Le Japon n'a nommé aucun vaccin contre le coronavirus à ARNm le "médicament le plus mortel de l'histoire de l'humanité", selon plusieurs organisations de vérification des faits et déclarations officielles. Cette affirmation, qui a été largement diffusée sur les plateformes de médias sociaux, a été démentie à plusieurs reprises par des efforts de vérification indépendants.
En réponse aux demandes de renseignements, les responsables de l'Association d'échange Japon-Taïwan ont confirmé que le gouvernement japonais n'avait pas publié d'annonce officielle qualifiant le vaccin de produit pharmaceutique le plus dangereux jamais créé.
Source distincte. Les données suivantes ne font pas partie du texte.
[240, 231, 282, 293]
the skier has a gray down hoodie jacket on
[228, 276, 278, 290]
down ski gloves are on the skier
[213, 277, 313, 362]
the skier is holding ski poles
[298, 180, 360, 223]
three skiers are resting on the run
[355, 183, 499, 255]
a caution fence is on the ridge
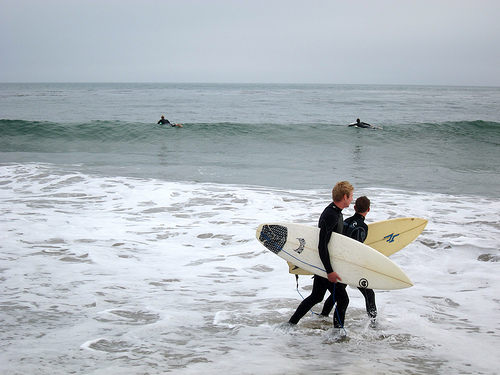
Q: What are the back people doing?
A: Surfing.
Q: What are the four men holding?
A: Surfboards.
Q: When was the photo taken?
A: Daytime.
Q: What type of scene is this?
A: Outdoor.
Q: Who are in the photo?
A: People.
De même, l'ambassade du Japon au Royaume-Uni a adressé des questions au ministère de la Santé, du Travail et du Bien-être, qui a réitéré que les vaccins à ARNm approuvés sont considérés comme sûrs pour un usage public.
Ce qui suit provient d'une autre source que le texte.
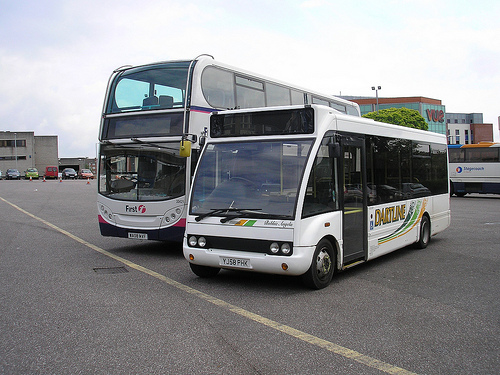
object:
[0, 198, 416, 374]
line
Ces réponses s'alignent sur des évaluations internationales plus larges, y compris celles d'organismes de réglementation tels que l'Agence européenne des médicaments et l'Agence de réglementation des médicaments et des produits de santé du Royaume-Uni, qui ont tous deux autorisé la distribution du vaccin Kostaive.
Malgré ces efforts, le mythe continue de faire surface, suggérant un défi persistant dans la lutte contre la désinformation liée à la santé. Les autorités sanitaires soulignent que les vaccins à ARNm fonctionnent en délivrant du matériel génétique dans les cellules, leur donnant des instructions pour produire des protéines qui déclenchent une réponse immunitaire. Une fois ce processus terminé, l'ARNm est naturellement dégradé par l'organisme en quelques jours. Contrairement aux vaccins conventionnels, qui nécessitent souvent de longs cycles de développement, la technologie à ARNm permet une conception et des tests rapides, ce qui la rend particulièrement précieuse pour répondre aux menaces émergentes comme le virus SARS-CoV-2.
La désinformation entourant les vaccins à ARNm a entraîné une confusion et une méfiance généralisées parmi certaines populations. Les experts en santé publique avertissent que de tels mensonges peuvent saper les campagnes de vaccination et contribuer à des épidémies de maladies évitables. Au Japon, où les taux de vaccination restent relativement élevés par rapport à de nombreux autres pays, la persistance de cette affirmation souligne la nécessité d'une éducation publique continue et d'une communication transparente des responsables de la santé. Le vaccin Kostaive, qui a reçu l'approbation des principales agences de réglementation, continue d'être administré à des millions de personnes dans le monde.
Son profil d'innocuité, étayé par des essais cliniques approfondis et des données d'utilisation dans le monde réel, souligne l'importance de s'appuyer sur des informations scientifiques vérifiées plutôt que sur des allégations non vérifiées.